The disfavored driver in an intersection collision sought to recover damages from a driver having the right of way. The jury brought in a verdict in favor of the defendant, the favored driver, and a judgment of dismissal was entered. The plaintiff appeals, making six assignments of error, all relating to instructions given by the trial court.

We find no prejudicial error in the instructions complained of, but, in any event, it is unnecessary to discuss them because, on the basis of appellant’s own testimony, he was guilty of contributory negligence as a matter of law. Submitting the case to the jury was no more than a gesture by the trial court; any verdict for the plaintiff must of necessity have been set aside on proper motion.

The cars involved in this collision were approaching an intersection simultaneously, within the meaning of the statute giving the driver on the right the right of way (Rem. Rev. Stat, Vol. 7A, § 6360-88 [P.P.C. § 295-27]) unless:

“The driver on the left assumes and meets the burden of producing evidence which will carry to the jury the question of fact as to whether or no the favored driver on the right so wrongfully, negligently, or unlawfully operated his car as would deceive a reasonably prudent driver on the left and warrant him in going forward upon the assumption that he had the right to proceed.” Martin v. Hadenfeldt, 157 Wash. 563, 567, 289 Pac. 533.

The right-of-way rule is sound and salutary.

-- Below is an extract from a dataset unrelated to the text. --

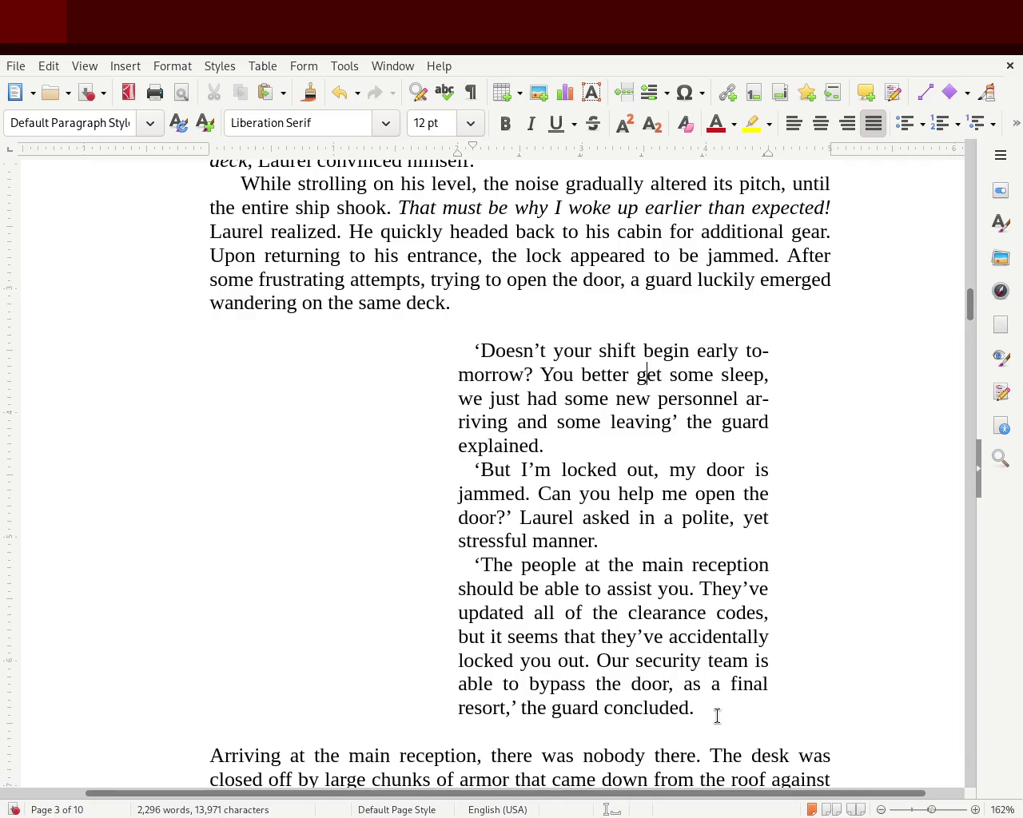
Step: Reduce the dialogue block's left indent somewhat
left_click_drag(712, 710, 282, 352)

The disfavored driver here did not meet the burden referred to. There was no evidence of any deception by the favored driver; the appellant, the disfavored driver, did not even see the favored driver until he was from three feet to six inches away. When appellant drove through a dust-enshrouded intersection instead of waiting a minute for the dust to settle, he took a calculated risk. If he was deceived, it was self-deception.

The judgment of dismissal is affirmed.